What to work on: Starting at the line with "X193040000Y-96520000D03*" and going on through the line with "X173990000Y-106680000D03*", reproduce each line in the records below exactly and nothing more.

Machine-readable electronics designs
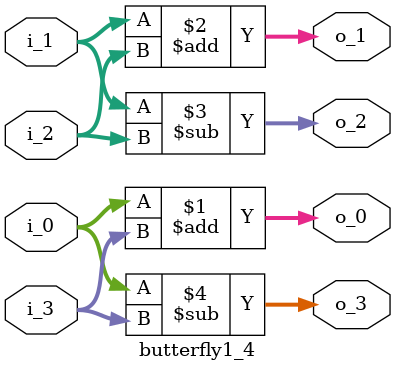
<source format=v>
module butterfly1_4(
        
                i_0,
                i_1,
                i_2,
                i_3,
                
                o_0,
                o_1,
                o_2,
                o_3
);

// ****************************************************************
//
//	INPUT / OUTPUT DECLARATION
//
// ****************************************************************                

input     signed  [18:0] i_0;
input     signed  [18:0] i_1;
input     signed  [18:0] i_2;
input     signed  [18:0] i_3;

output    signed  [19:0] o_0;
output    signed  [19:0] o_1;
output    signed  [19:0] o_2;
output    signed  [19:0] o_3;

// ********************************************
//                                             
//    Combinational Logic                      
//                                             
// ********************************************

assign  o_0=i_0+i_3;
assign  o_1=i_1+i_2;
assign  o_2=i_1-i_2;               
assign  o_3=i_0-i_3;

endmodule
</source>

---

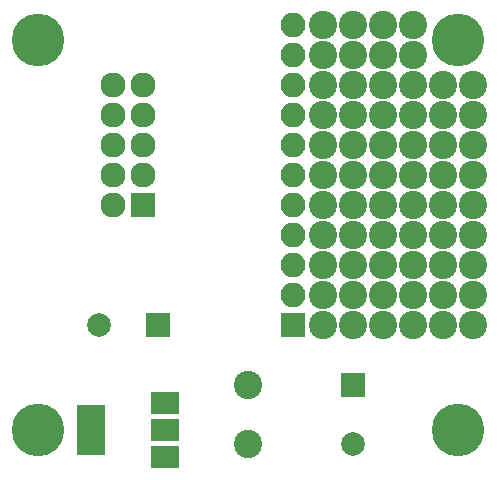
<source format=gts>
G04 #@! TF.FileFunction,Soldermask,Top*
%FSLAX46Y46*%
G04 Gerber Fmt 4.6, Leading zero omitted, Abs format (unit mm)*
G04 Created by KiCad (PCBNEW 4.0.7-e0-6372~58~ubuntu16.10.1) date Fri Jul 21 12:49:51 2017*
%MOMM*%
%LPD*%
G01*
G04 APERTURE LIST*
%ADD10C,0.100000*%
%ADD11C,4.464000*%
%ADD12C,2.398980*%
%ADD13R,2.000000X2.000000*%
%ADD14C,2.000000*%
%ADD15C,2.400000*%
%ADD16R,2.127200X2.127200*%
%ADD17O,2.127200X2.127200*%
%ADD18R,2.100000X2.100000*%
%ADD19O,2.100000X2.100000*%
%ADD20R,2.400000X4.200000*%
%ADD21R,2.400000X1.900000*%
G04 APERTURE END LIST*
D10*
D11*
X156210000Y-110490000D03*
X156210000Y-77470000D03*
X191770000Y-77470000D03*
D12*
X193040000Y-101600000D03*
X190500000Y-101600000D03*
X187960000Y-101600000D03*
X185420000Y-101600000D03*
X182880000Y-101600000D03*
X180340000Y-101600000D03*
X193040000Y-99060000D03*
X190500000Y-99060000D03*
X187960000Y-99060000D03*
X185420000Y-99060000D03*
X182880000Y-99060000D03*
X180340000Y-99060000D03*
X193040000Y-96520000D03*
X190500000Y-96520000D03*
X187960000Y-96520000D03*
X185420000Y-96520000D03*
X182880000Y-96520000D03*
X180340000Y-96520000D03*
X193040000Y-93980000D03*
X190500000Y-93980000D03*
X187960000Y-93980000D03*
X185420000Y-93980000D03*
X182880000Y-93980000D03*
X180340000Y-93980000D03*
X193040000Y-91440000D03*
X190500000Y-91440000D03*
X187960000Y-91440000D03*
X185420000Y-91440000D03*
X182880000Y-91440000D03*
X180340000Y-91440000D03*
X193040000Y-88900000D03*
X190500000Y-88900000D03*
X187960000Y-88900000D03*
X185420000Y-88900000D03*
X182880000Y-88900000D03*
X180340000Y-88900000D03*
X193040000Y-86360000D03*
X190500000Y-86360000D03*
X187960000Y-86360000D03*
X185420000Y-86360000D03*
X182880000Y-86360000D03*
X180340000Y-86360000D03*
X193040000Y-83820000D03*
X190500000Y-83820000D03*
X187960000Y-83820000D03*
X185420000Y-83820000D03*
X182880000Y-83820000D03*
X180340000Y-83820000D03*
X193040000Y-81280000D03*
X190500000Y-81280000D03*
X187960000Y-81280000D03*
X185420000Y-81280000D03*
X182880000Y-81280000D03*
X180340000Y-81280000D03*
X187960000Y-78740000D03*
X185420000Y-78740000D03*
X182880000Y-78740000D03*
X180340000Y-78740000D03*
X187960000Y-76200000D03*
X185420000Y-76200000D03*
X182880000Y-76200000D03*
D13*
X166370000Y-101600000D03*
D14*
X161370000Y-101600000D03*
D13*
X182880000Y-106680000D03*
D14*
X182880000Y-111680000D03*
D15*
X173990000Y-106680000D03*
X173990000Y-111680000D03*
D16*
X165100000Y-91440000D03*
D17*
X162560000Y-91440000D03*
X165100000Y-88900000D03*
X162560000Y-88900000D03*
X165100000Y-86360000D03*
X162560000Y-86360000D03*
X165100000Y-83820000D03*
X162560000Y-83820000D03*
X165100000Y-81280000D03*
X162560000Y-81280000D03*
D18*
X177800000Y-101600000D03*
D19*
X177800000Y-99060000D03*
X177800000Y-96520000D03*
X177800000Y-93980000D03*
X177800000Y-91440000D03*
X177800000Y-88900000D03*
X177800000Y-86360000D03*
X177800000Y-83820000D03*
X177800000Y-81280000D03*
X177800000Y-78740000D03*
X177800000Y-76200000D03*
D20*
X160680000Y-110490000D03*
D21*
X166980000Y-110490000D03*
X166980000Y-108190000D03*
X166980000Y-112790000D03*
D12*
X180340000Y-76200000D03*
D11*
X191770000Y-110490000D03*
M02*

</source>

Result of this task:
X193040000Y-96520000D03*
X190500000Y-96520000D03*
X187960000Y-96520000D03*
X185420000Y-96520000D03*
X182880000Y-96520000D03*
X180340000Y-96520000D03*
X193040000Y-93980000D03*
X190500000Y-93980000D03*
X187960000Y-93980000D03*
X185420000Y-93980000D03*
X182880000Y-93980000D03*
X180340000Y-93980000D03*
X193040000Y-91440000D03*
X190500000Y-91440000D03*
X187960000Y-91440000D03*
X185420000Y-91440000D03*
X182880000Y-91440000D03*
X180340000Y-91440000D03*
X193040000Y-88900000D03*
X190500000Y-88900000D03*
X187960000Y-88900000D03*
X185420000Y-88900000D03*
X182880000Y-88900000D03*
X180340000Y-88900000D03*
X193040000Y-86360000D03*
X190500000Y-86360000D03*
X187960000Y-86360000D03*
X185420000Y-86360000D03*
X182880000Y-86360000D03*
X180340000Y-86360000D03*
X193040000Y-83820000D03*
X190500000Y-83820000D03*
X187960000Y-83820000D03*
X185420000Y-83820000D03*
X182880000Y-83820000D03*
X180340000Y-83820000D03*
X193040000Y-81280000D03*
X190500000Y-81280000D03*
X187960000Y-81280000D03*
X185420000Y-81280000D03*
X182880000Y-81280000D03*
X180340000Y-81280000D03*
X187960000Y-78740000D03*
X185420000Y-78740000D03*
X182880000Y-78740000D03*
X180340000Y-78740000D03*
X187960000Y-76200000D03*
X185420000Y-76200000D03*
X182880000Y-76200000D03*
D13*
X166370000Y-101600000D03*
D14*
X161370000Y-101600000D03*
D13*
X182880000Y-106680000D03*
D14*
X182880000Y-111680000D03*
D15*
X173990000Y-106680000D03*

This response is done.